BRIEF>
Down to the last line, repeat the entries exactly and drop any image.
SUPPLIED MATERIAL Start Marker
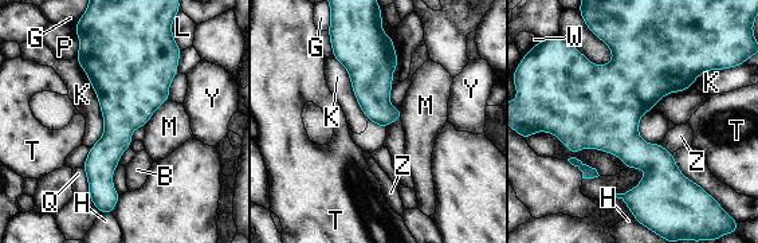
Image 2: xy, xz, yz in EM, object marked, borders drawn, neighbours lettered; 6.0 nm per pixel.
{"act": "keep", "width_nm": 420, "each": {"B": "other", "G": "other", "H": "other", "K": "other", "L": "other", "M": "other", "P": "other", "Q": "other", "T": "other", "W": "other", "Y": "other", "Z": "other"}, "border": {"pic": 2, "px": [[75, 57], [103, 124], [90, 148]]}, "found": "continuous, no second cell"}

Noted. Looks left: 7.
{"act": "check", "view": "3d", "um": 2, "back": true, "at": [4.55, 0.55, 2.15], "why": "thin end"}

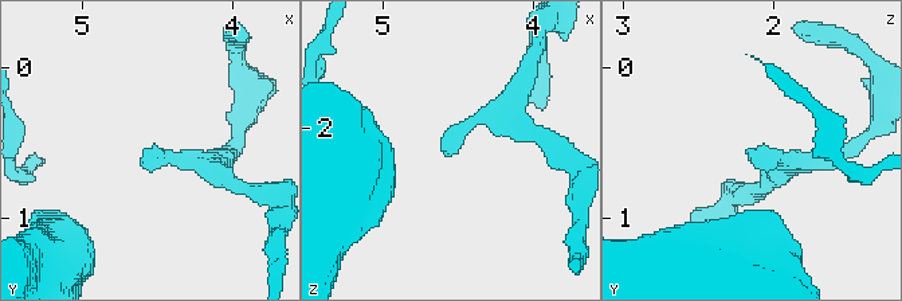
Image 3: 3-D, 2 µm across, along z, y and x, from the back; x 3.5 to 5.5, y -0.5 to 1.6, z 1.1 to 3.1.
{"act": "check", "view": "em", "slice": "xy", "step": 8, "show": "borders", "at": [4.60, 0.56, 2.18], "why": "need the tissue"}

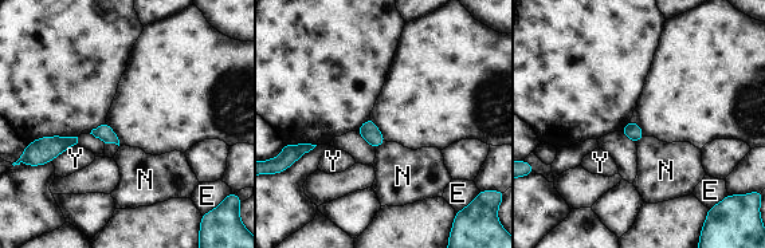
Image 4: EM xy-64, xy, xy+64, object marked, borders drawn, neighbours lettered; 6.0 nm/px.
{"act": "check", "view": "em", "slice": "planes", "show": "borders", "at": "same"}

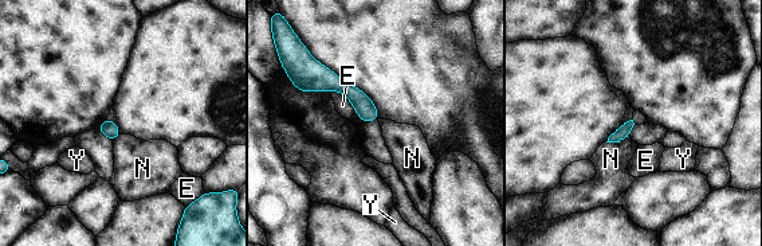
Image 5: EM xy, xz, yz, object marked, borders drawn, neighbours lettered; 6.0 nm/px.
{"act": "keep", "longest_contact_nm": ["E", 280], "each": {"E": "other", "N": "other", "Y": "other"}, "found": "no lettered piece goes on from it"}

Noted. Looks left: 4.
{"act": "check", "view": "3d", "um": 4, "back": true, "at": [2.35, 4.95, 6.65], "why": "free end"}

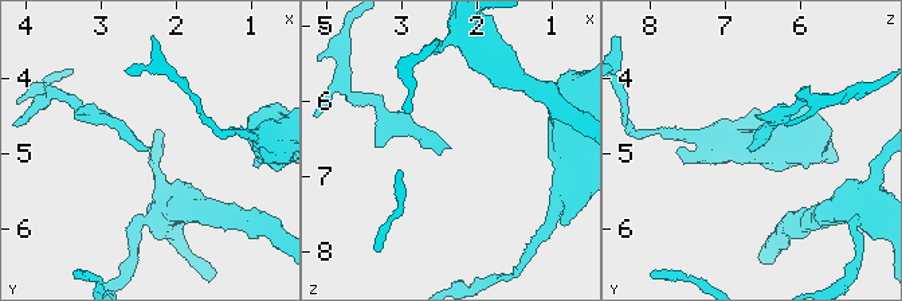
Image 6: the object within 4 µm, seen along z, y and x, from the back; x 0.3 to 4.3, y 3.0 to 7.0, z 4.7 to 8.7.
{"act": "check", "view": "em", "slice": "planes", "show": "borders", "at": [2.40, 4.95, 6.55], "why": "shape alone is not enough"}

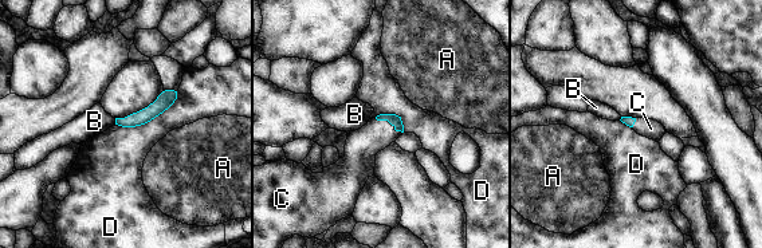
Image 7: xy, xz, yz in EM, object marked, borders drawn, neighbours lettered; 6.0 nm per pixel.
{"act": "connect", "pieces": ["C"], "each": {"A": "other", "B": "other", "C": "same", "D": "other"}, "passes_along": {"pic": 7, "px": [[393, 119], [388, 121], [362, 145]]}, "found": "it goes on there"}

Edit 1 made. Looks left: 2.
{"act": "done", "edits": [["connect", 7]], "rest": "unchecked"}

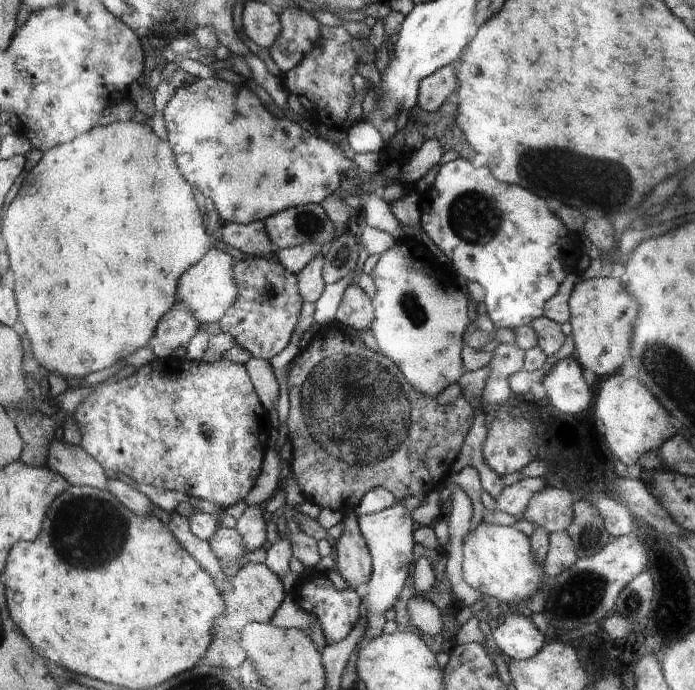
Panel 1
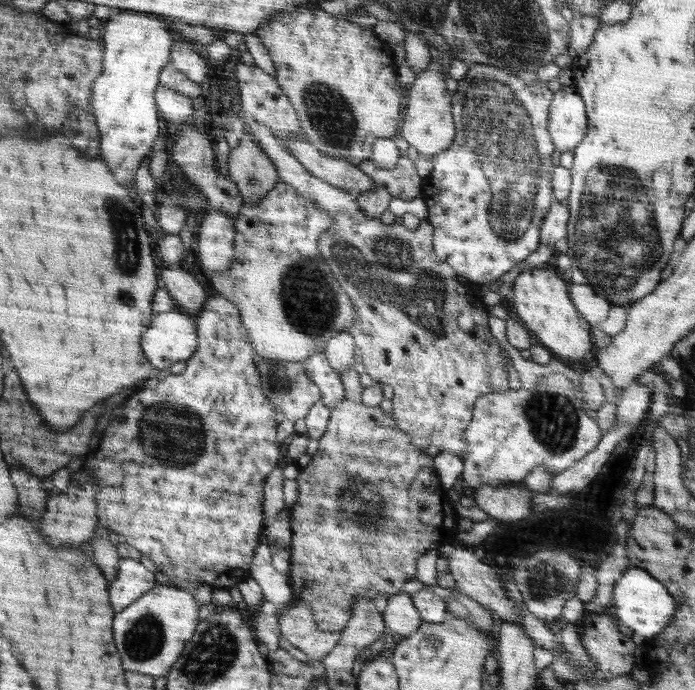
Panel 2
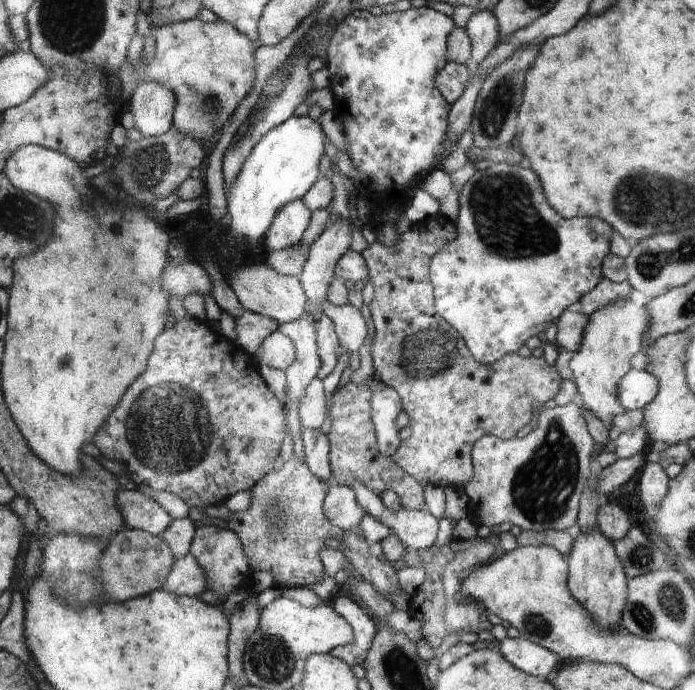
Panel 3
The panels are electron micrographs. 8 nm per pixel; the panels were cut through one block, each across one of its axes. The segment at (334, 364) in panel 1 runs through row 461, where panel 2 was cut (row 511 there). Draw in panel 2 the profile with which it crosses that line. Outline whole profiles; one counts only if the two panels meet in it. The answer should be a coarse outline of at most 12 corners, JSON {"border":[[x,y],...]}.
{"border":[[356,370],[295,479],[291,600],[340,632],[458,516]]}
SUPPLIED MATERIAL End Marker
RESPONSE BOX>
Image 2: xy, xz, yz in EM, object marked, borders drawn, neighbours lettered; 6.0 nm per pixel.
{"act": "keep", "width_nm": 420, "each": {"B": "other", "G": "other", "H": "other", "K": "other", "L": "other", "M": "other", "P": "other", "Q": "other", "T": "other", "W": "other", "Y": "other", "Z": "other"}, "border": {"pic": 2, "px": [[75, 57], [103, 124], [90, 148]]}, "found": "continuous, no second cell"}

Noted. Looks left: 7.
{"act": "check", "view": "3d", "um": 2, "back": true, "at": [4.55, 0.55, 2.15], "why": "thin end"}

Image 3: 3-D, 2 µm across, along z, y and x, from the back; x 3.5 to 5.5, y -0.5 to 1.6, z 1.1 to 3.1.
{"act": "check", "view": "em", "slice": "xy", "step": 8, "show": "borders", "at": [4.60, 0.56, 2.18], "why": "need the tissue"}

Image 4: EM xy-64, xy, xy+64, object marked, borders drawn, neighbours lettered; 6.0 nm/px.
{"act": "check", "view": "em", "slice": "planes", "show": "borders", "at": "same"}

Image 5: EM xy, xz, yz, object marked, borders drawn, neighbours lettered; 6.0 nm/px.
{"act": "keep", "longest_contact_nm": ["E", 280], "each": {"E": "other", "N": "other", "Y": "other"}, "found": "no lettered piece goes on from it"}

Noted. Looks left: 4.
{"act": "check", "view": "3d", "um": 4, "back": true, "at": [2.35, 4.95, 6.65], "why": "free end"}

Image 6: the object within 4 µm, seen along z, y and x, from the back; x 0.3 to 4.3, y 3.0 to 7.0, z 4.7 to 8.7.
{"act": "check", "view": "em", "slice": "planes", "show": "borders", "at": [2.40, 4.95, 6.55], "why": "shape alone is not enough"}

Image 7: xy, xz, yz in EM, object marked, borders drawn, neighbours lettered; 6.0 nm per pixel.
{"act": "connect", "pieces": ["C"], "each": {"A": "other", "B": "other", "C": "same", "D": "other"}, "passes_along": {"pic": 7, "px": [[393, 119], [388, 121], [362, 145]]}, "found": "it goes on there"}

Edit 1 made. Looks left: 2.
{"act": "done", "edits": [["connect", 7]], "rest": "unchecked"}

Panel 1
Panel 2
Panel 3
The panels are electron micrographs. 8 nm per pixel; the panels were cut through one block, each across one of its axes. The segment at (334, 364) in panel 1 runs through row 461, where panel 2 was cut (row 511 there). Draw in panel 2 the profile with which it crosses that line. Outline whole profiles; one counts only if the two panels meet in it. The answer should be a coarse outline of at most 12 corners, JSON {"border":[[x,y],...]}.
{"border":[[356,370],[295,479],[291,600],[340,632],[458,516]]}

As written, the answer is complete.